Es ist mit dem Charakter der ganzen oder teilweisen Freiwilligkeit der Gratifikation nicht vereinbar, dass bei einem Arbeitsvertrag die Entschädigung ausschliesslich in einer Gratifikation besteht. Der Arbeitsvertrag ist definitionsgemäss entgeltlich. Die Arbeitgeberin muss sich somit zu einem Entgelt verpflichtet haben. Eine bloss freiwillige Entschädigung genügt nicht. Die Gratifikation ist definitionsgemäss eine Sondervergütung, die zum Lohn hinzutritt. Gemäss Lehre und Rechtsprechung kann es auch nicht genügen, wenn ein kleiner Lohn vereinbart ist und dafür eine grosse Gratifikation ausgerichtet wird. Diesfalls erweist sich die Gratifikation trotz der vereinbarten Freiwilligkeit als das eigentliche Entgelt für die Arbeit und wird dadurch zumindest teilweise zum Lohn im Rechtssinn. Die Grenze kann jedoch nicht einfach in einer festen Verhältniszahl zwischen dem vereinbarten Lohn und der freiwilligen Gratifikation liegen.
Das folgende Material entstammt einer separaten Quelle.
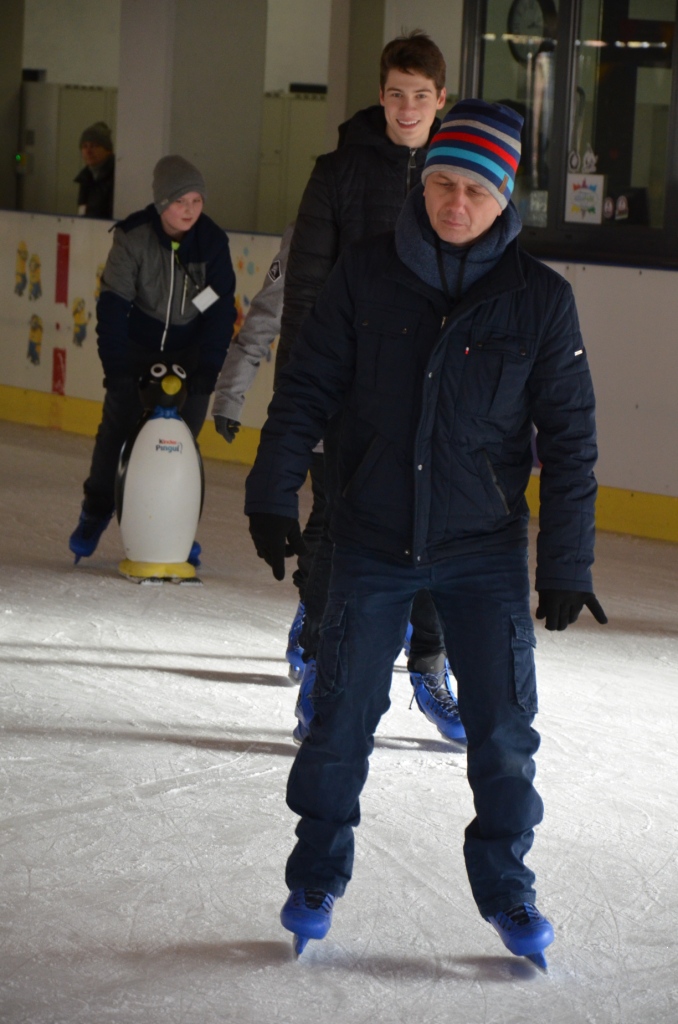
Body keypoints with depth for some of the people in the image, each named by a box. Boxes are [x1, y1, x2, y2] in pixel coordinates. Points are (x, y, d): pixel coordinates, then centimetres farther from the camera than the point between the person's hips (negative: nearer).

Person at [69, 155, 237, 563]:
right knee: (118, 427, 0)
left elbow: (222, 308, -11)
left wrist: (208, 368, -17)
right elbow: (113, 303, -19)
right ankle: (96, 512, 20)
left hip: (189, 350, 1)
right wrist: (115, 366, -24)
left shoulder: (213, 241, -15)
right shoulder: (134, 237, -19)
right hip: (137, 343, -1)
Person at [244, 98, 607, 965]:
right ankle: (317, 876, 23)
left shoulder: (540, 299, -5)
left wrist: (566, 564, -3)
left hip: (486, 552, 0)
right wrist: (274, 495, -5)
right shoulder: (366, 275, -4)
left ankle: (505, 886, 21)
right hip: (372, 543, 0)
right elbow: (306, 388, 2)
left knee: (503, 729, 2)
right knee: (340, 718, 4)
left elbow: (568, 438, -2)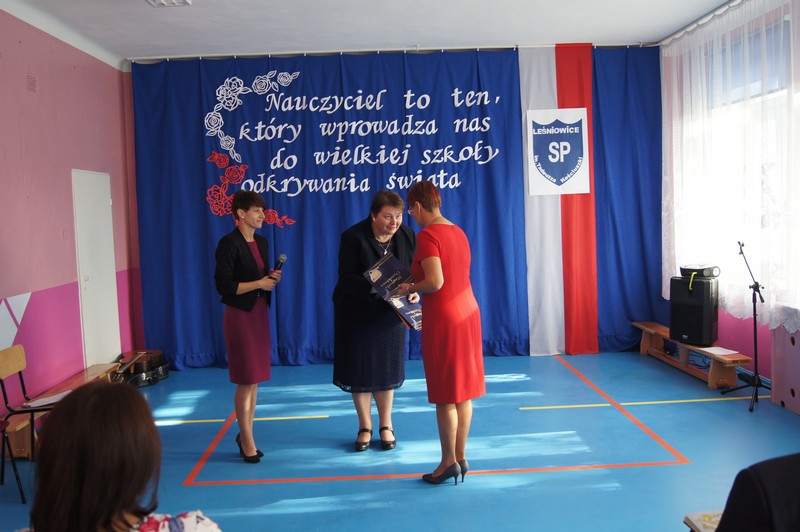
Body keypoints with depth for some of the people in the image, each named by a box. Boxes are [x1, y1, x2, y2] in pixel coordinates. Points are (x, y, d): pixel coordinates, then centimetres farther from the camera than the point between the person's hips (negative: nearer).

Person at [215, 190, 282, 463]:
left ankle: (245, 434, 22)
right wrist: (259, 283, -15)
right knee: (246, 380, -2)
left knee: (254, 379, 11)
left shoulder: (262, 242, 10)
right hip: (240, 315, -7)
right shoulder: (229, 243, -13)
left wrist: (272, 278, -1)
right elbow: (224, 286, -17)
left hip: (260, 312, 7)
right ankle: (247, 440, 9)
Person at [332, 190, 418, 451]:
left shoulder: (407, 236, -6)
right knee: (359, 370, 6)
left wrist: (414, 291, -23)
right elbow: (348, 278, -22)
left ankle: (386, 425, 27)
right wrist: (375, 287, -38)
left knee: (387, 369, 11)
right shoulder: (353, 237, -18)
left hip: (390, 313, 3)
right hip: (357, 314, -2)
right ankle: (365, 427, 23)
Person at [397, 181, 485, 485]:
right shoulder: (458, 231, 11)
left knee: (445, 396, 3)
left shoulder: (427, 236, -15)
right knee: (463, 391, 13)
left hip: (443, 319, -8)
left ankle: (448, 462, 12)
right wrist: (417, 287, 15)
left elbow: (435, 282, -24)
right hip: (468, 312, 8)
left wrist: (410, 288, -6)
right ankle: (460, 457, 22)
Es liegt auf der Hand, dass bei einem niedrigen Einkommen schon ein (auch relativ) kleiner Einkommensunterschied sehr viel mehr Bedeutung haben wird, als bei einem hohen Einkommen. Entsprechend kann bei einem hohen Einkommen der als Gratifikation ausgerichtete Teil der Leistung prozentual zum Lohn grösser sein, als bei einem niedrigen Einkommen. Ob die fragliche Leistung für die Parteien zur entscheidenden Entschädigung für die Arbeitsleistung geworden oder eine blosse Zusatzvergütung und damit Gratifikation geblieben ist, hängt überdies von ihrer Regelmässigkeit ab. Auch bei einer im Verhältnis zum Lohn sehr hohen Leistung kann der Charakter als Gratifikation gewahrt werden, wenn ihre Ausrichtung einmalig ist und sich in dieser Höhe nicht wiederholt. Gemäss bundesgerichtlicher Rechtsprechung erscheint der akzessorische Charakter dann kaum mehr gewahrt, wenn die Gratifikation regelmässig einen höheren Betrag erreicht als der Lohn. Erreichen die ausbezahlten Beträge beispielsweise bis zu einem Viertel des Jahresgehalts, das über Fr. 100'000.- liegt, spricht die Höhe der ausgerichteten Beträge nicht gegen eine Gratifikation.

Als Indiz dafür, ob es sich bei der variablen Vergütung wirklich nur um ein Akzessorium handelt, oder ob diese ein Lohnbestandteil ist, kann durchaus die vertraglich vorgesehene Regelung der sozialversicherungsrechtlichen Aspekte angesehen werden. Wird nämlich im überobligatorischen Bereich bei der beruflichen Vorsorge und bei der Unfallversicherung sowie gegebenenfalls bei der Krankenversicherung der Bonus mitversichert, so zeigt dies, dass die Parteien offenbar das mit dem Bonus erzielte Einkommen für die Aufrechterhaltung der bisherigen Lebenshaltung als notwendig ansehen. Es soll offenbar nicht nur besonderen Auslagen oder der Vermögensbildung dienen. Damit ist der Bonus aber eher dem Lohn als der Gratifikation zuzurechnen. Umgekehrt kann aus einer fehlenden Versicherung nicht geschlossen werden, dass es sich um eine blosse Gratifikation handle, weil für das im überobligatorischen Bereich erzielte Einkommen gar keine Versicherungspflicht besteht.

Kommentar

Es empfiehlt sich bei Gratifikationen im Einzelarbeitsvertrag oder einem diesem integrierten Personalreglement schriftlich die Entschädigungsregelung und die Modalitäten klar zu vereinbaren und gegebenenfalls zusätzlich bei jeder einzelnen Auszahlung schriftlich einen Freiwilligkeitsvorbehalt anzubringen. Mögliche Entschädigungsregelung: „Der Arbeitnehmer hat keinen Anspruch auf eine Gratifikation. Sofern das Geschäftsergebnis es zulässt, kann die Geschäftsleitung jedoch ausnahmsweise und ohne einen Rechtsanspruch zu begründen, eine Sondervergütung zusprechen.“

Urteil Nr. 4C.6/2003 des Bundesgerichts vom 24. April 2003 sowie BGE 129 III 276.